* TO DO:
Across all the entries, tally the lines holding the word "shadow", and give the number by itself.

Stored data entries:
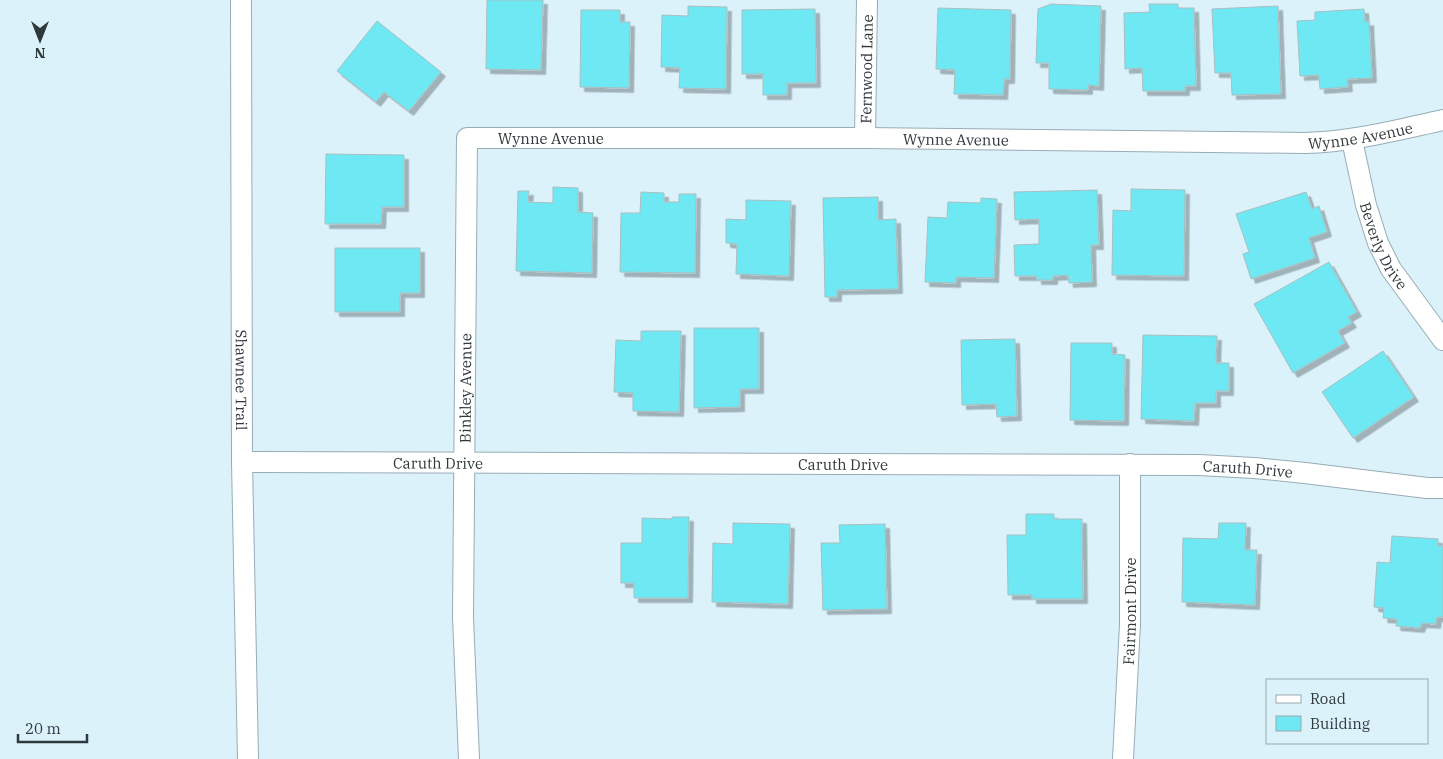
<svg xmlns="http://www.w3.org/2000/svg" width="1443" height="759" font-family="'IBM Plex Serif',serif">
	<defs>
		<filter id="shadow"><feDropShadow dx="4.5" dy="4.5" stdDeviation="0" flood-color="#0004"/></filter>
	</defs>
	<rect width="100%" height="100%" fill="#dcf2fb"/>
	<!-- building -->
	<g fill="#6ee9f4" stroke="#a7bfc1" filter="url(#shadow)">
		<polygon points="487,0 543,0 541,70 486,69"/>
		<polygon points="1051,4 1101,6 1099,86 1088,85 1088,90 1049,89 1049,63 1036,63 1038,9"/>
		<polygon points="1149,4 1178,4 1178,8 1194,8 1196,86 1185,86 1185,91 1143,91 1142,68 1125,69 1124,13 1150,12"/>
		<polygon points="688,6 727,7 726,89 679,88 680,68 661,67 662,15 688,16"/>
		<polygon points="1278,6 1281,94 1232,95 1231,73 1215,73 1212,9"/>
		<polygon points="938,8 1011,10 1010,79 1004,79 1003,95 954,94 955,70 936,69"/>
		<polygon points="815,9 816,83 787,83 787,95 763,95 763,74 742,74 742,10"/>
		<polygon points="1364,9 1365,22 1369,21 1372,78 1347,79 1348,87 1320,89 1319,75 1300,76 1297,21 1315,20 1315,12"/>
		<polygon points="581,10 620,10 620,22 630,22 629,88 580,87"/>
		<polygon points="377,21 441,72 409,111 384,92 376,102 337,71"/>
		<polygon points="326,154 404,155 404,207 382,207 381,224 325,224"/>
		<polygon points="553,187 578,188 578,212 593,213 592,273 516,271 518,191 529,191 528,202 553,203"/>
		<polygon points="1131,189 1185,190 1184,276 1112,275 1113,210 1131,211"/>
		<polygon points="1097,190 1099,245 1091,245 1092,282 1069,283 1068,275 1053,276 1053,280 1037,280 1037,276 1015,276 1014,245 1039,244 1039,219 1015,220 1014,192"/>
		<polygon points="641,192 664,193 664,202 679,202 679,194 696,194 695,273 620,272 621,213 640,213"/>
		<polygon points="1306,192 1312,209 1319,206 1327,232 1309,238 1315,258 1251,279 1243,254 1249,252 1236,214"/>
		<polygon points="878,197 878,220 896,219 898,289 837,290 837,297 825,297 823,198"/>
		<polygon points="981,198 997,199 994,278 956,277 956,283 925,282 928,217 947,218 948,202 981,203"/>
		<polygon points="746,200 791,201 789,276 736,274 737,244 726,243 726,219 746,220"/>
		<polygon points="335,248 420,248 420,293 400,293 400,312 335,312"/>
		<polygon points="1329,262 1357,312 1348,317 1352,323 1338,331 1345,343 1293,373 1254,304"/>
		<polygon points="694,328 759,328 759,389 740,389 740,407 694,408"/>
		<polygon points="641,331 681,331 679,412 633,411 633,393 614,392 616,340 641,341"/>
		<polygon points="1143,335 1217,336 1216,363 1229,363 1229,391 1216,391 1216,403 1195,403 1194,421 1141,419"/>
		<polygon points="1015,339 1017,416 997,417 996,404 962,405 961,340"/>
		<polygon points="1071,343 1112,343 1112,354 1125,355 1124,421 1070,420"/>
		<polygon points="1383,351 1414,397 1353,438 1322,392"/>
		<polygon points="1026,514 1054,514 1054,519 1082,519 1083,599 1032,599 1032,595 1008,595 1007,535 1026,535"/>
		<polygon points="672,517 689,517 688,598 634,598 634,583 621,583 621,543 642,543 642,518 672,519"/>
		<polygon points="733,523 790,524 788,604 712,602 713,543 733,544"/>
		<polygon points="1219,523 1246,523 1245,550 1257,550 1255,605 1182,602 1183,538 1218,539"/>
		<polygon points="885,524 887,609 823,610 821,543 840,543 839,525"/>
		<polygon points="1392,536 1438,539 1438,546 1443,546 1443,617 1437,617 1436,624 1422,623 1420,628 1396,626 1397,619 1383,618 1384,608 1374,607 1377,562 1390,563"/>
	</g>
	<g fill="none" stroke-linecap="round" stroke-linejoin="round">
		<defs>
			<g id="minor">
				<path id="s1" d="M 241,0 L 242,462 L 248,759"/>
				<path id="s2" d="M 865,138 L 867,0"/>
				<path id="s3" d="M 1352,140 L 1366,205 L 1378,243 L 1391,269 L 1443,340"/>
				<path id="s4" d="M 242,462 L 1199,465 L 1254,468 L 1305,473 L 1427,488 L 1443,488"/>
				<path id="s5" d="M 469,759 L 463,617 L 467,138 L 865,138 L 1305,143 C 1352,142 1397,130 1443,120"/>
				<path id="s6" d="M 1123,759 L 1130,624 L 1130,464"/>
			</g>
		</defs>
		<!-- minor casing -->
		<use href="#minor" stroke="#98acb5" stroke-width="22"/>
		<!-- minor -->
		<use href="#minor" stroke="#fff" stroke-width="20"/>
	</g>
	<g text-anchor="middle" dominant-baseline="central" stroke-width="4" stroke-linejoin="round" paint-order="stroke">
		<!-- street labels -->
		<g font-size="15" fill="#2f383b" stroke="#dcf2fb">
			<text stroke="none"><textPath href="#s2" startOffset="69">Fernwood Lane</textPath></text>
			<text stroke="none"><textPath href="#s5" startOffset="1515">Wynne Avenue</textPath></text>
			<text stroke="none"><textPath href="#s5" startOffset="705">Wynne Avenue</textPath></text>
			<text stroke="none"><textPath href="#s5" startOffset="1110">Wynne Avenue</textPath></text>
			<text stroke="none"><textPath href="#s3" startOffset="111">Beverly Drive</textPath></text>
			<text stroke="none"><textPath href="#s1" startOffset="380">Shawnee Trail</textPath></text>
			<text stroke="none"><textPath href="#s5" startOffset="371">Binkley Avenue</textPath></text>
			<text stroke="none"><textPath href="#s4" startOffset="196">Caruth Drive</textPath></text>
			<text stroke="none"><textPath href="#s4" startOffset="601">Caruth Drive</textPath></text>
			<text stroke="none"><textPath href="#s4" startOffset="1006">Caruth Drive</textPath></text>
			<text stroke="none"><textPath href="#s6" startOffset="148">Fairmont Drive</textPath></text>
		</g>
	</g>
	<!-- legend -->
	<rect x="1266" y="679" width="162" height="65" fill="#dcf2fb" stroke="#97a8ae"/>
	<rect x="1276" y="695" width="25" height="8" fill="#ffffff" stroke="#97a8ae"/>
	<text x="1310" y="704" font-size="15" fill="#2f383b">Road</text>
	<rect x="1276" y="716" width="25" height="15" fill="#6ee9f4" stroke="#97a8ae"/>
	<text x="1310" y="729" font-size="15" fill="#2f383b">Building</text>
	<!-- north arrow -->
	<g transform="translate(40 40) rotate(180)" stroke="#dcf2fb" stroke-width="4" paint-order="stroke">
	<path d="M0-4L9 19L0 12L-9 19Z" fill="#2f383b"/>
	<text y="-8" font-size="14" font-weight="bold" text-anchor="middle" fill="#2f383b">N</text>
	</g>
	<!-- scale -->
	<path d="M18 734v8h69v-8" fill="none" stroke="#2f383b" stroke-width="2.5"/>
	<text x="25" y="734" font-size="15" fill="#2f383b" stroke="#dcf2fb" stroke-width="4" paint-order="stroke">20 m</text>
</svg>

* ANSWER SPACE:
2